Alex O'Connor on The argument from scripture
O'Connor treats scripture as a historical document to be evaluated critically, not a self-authenticating authority.
O'Connor's approach to scripture is measured and scholarly rather than polemical. He does not treat the Bible with contempt but subjects it to the same critical scrutiny applied to any ancient text — and finds it wanting as evidence for divine authorship. His criticisms target the reliability of the manuscripts, the process of canonisation, and the internal contradictions that resist harmonisation.
In conversations with Christian scholars, O'Connor has focused particularly on the New Testament, arguing that the Gospels are not independent eyewitness accounts but literary compositions written decades after the events they describe, by authors who were not eyewitnesses and who had clear theological agendas.

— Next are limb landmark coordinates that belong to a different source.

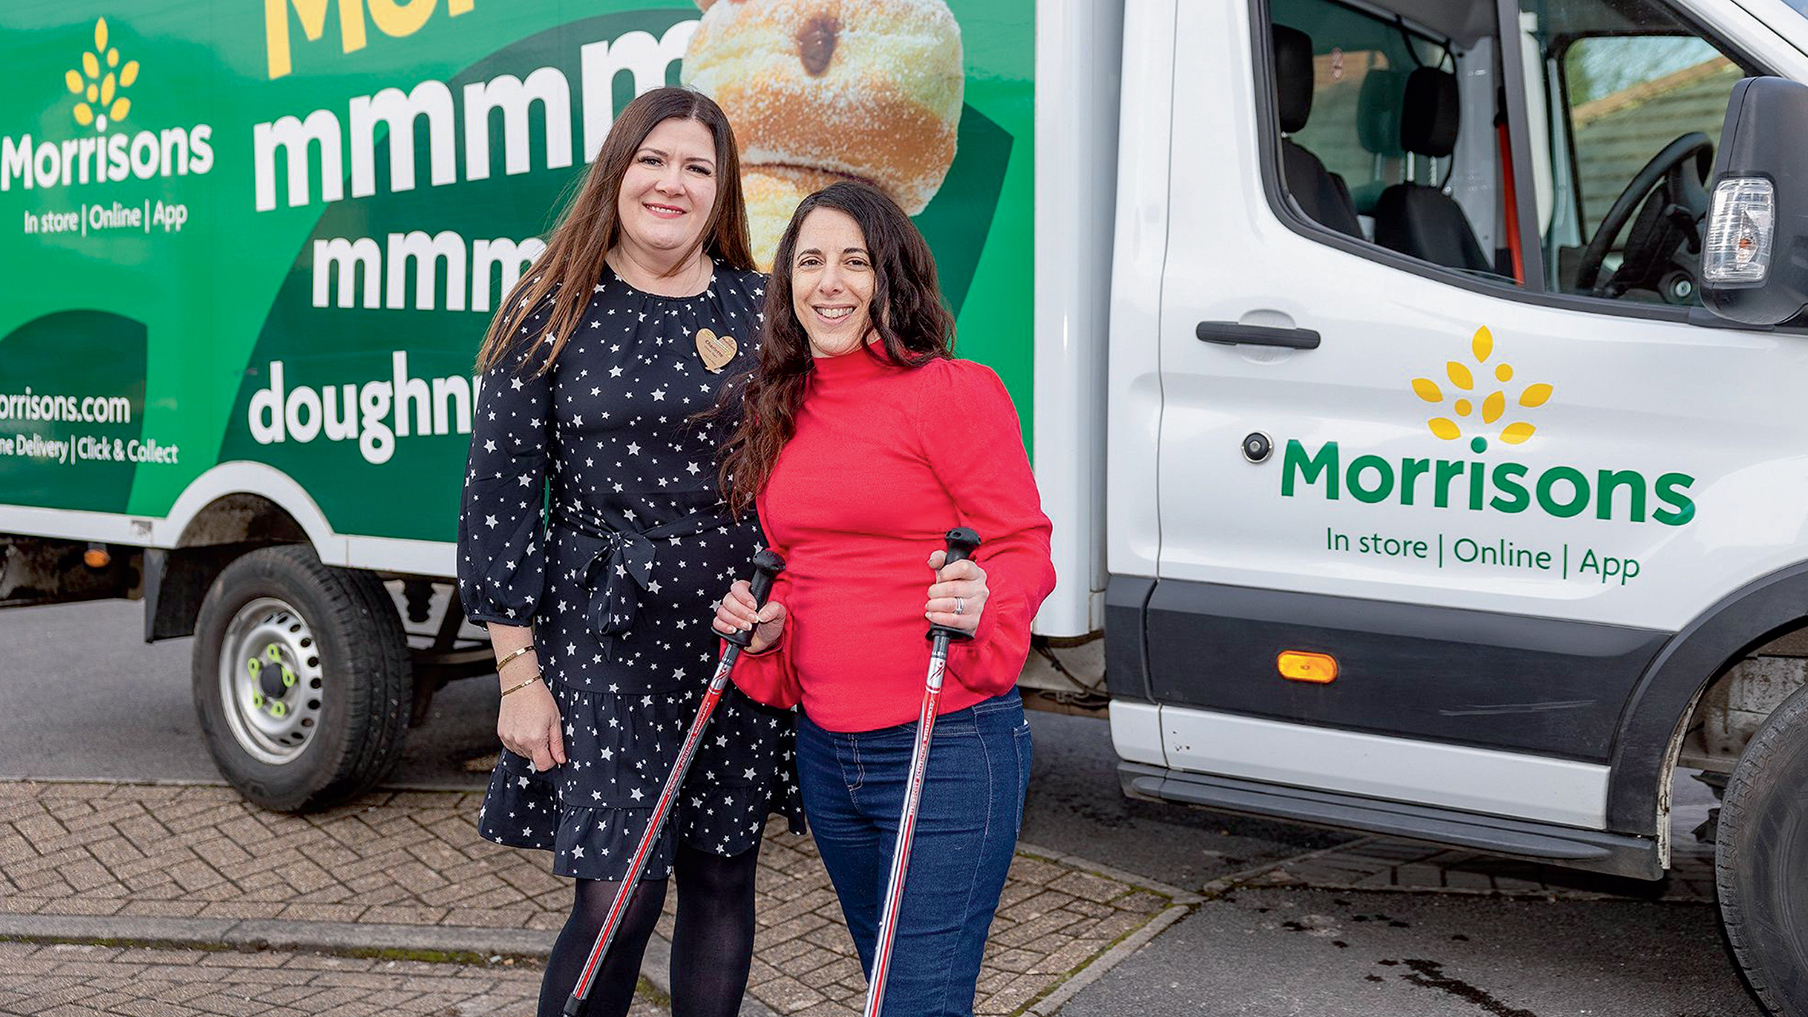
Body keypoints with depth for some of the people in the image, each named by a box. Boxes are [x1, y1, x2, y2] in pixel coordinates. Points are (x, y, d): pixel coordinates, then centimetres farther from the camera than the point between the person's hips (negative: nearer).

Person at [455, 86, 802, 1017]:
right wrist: (519, 673, -6)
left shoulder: (758, 308, 7)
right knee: (617, 898, -4)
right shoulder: (555, 316, -1)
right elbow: (500, 492, -2)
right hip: (605, 637, -3)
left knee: (723, 880, 11)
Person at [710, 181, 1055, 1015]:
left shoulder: (955, 392, -9)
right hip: (824, 748, 7)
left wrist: (979, 600, -29)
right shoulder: (785, 409, 12)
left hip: (947, 745, -7)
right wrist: (765, 624, 1)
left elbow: (1023, 547, -9)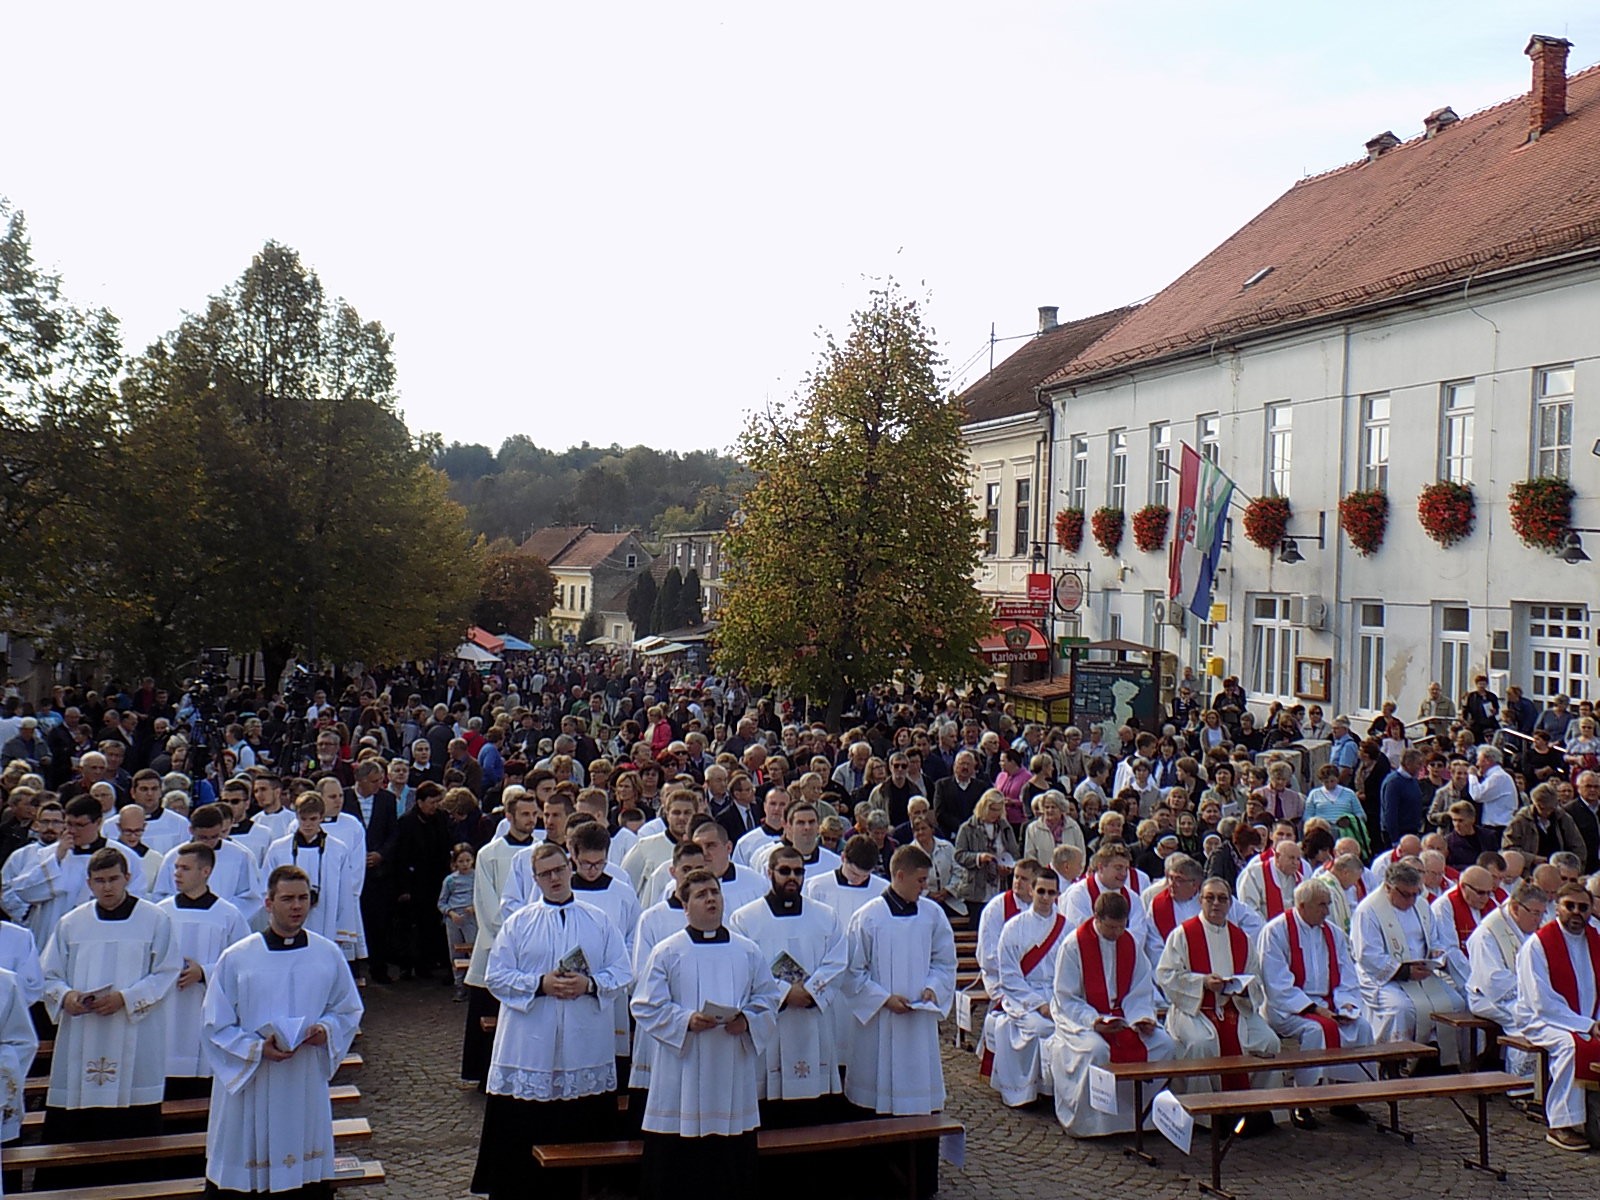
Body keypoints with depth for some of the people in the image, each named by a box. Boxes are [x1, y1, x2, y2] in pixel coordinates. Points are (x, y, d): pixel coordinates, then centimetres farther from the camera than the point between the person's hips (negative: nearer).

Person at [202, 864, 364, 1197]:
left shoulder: (329, 955, 1)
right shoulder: (236, 958, -5)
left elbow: (349, 1012, 10)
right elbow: (217, 1026, -2)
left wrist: (326, 1030, -11)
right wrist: (258, 1048, -16)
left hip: (306, 1086, 2)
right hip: (248, 1085, -2)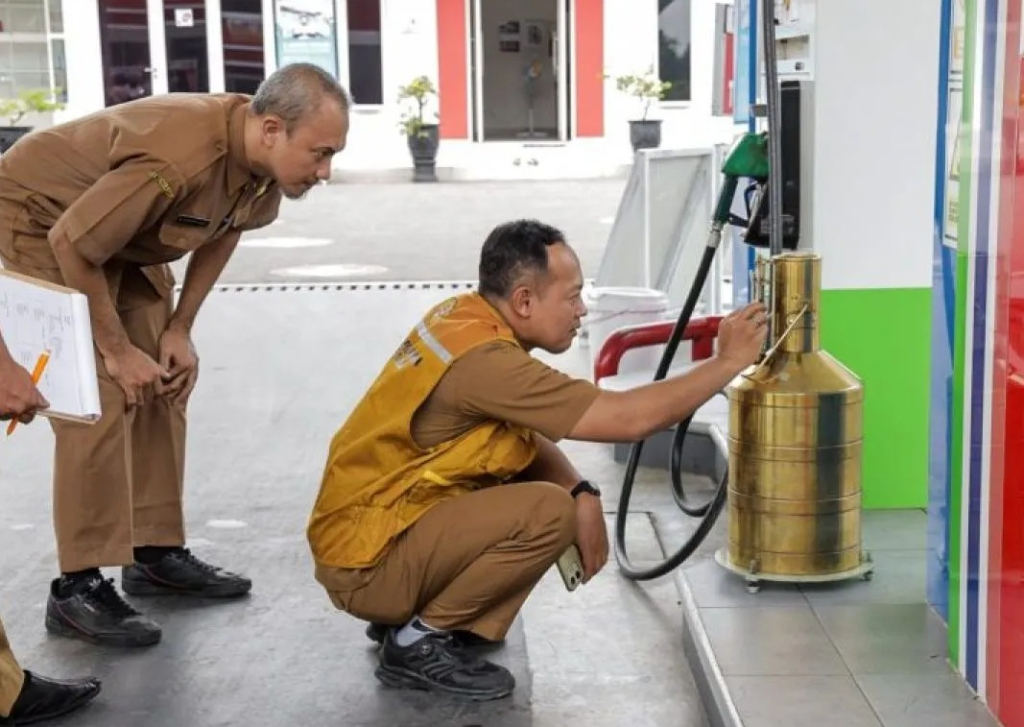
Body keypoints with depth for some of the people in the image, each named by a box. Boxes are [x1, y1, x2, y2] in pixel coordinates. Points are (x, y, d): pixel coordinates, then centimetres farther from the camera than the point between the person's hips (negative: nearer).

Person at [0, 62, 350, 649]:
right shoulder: (181, 158, -39)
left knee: (164, 387, 6)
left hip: (124, 237, 8)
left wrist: (180, 329, 1)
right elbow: (71, 245, -30)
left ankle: (157, 554, 17)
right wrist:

The contradictions between the Gospel accounts — different genealogies, different resurrection narratives, different accounts of Judas's death — are precisely what we would expect from human authors working independently, not from divinely inspired truth.
O'Connor also engages with the argument from prophecy, noting that many alleged Old Testament prophecies are taken out of context, were not understood as messianic by their original audiences, or were written after the events they supposedly predict. The Gospel writers, who had access to the Hebrew scriptures, had both the means and the motive to shape their narratives to fit prophetic expectations.
“The question is not whether the Bible contains some historical information. The question is whether it is the kind of evidence that would justify believing a man rose from the dead.”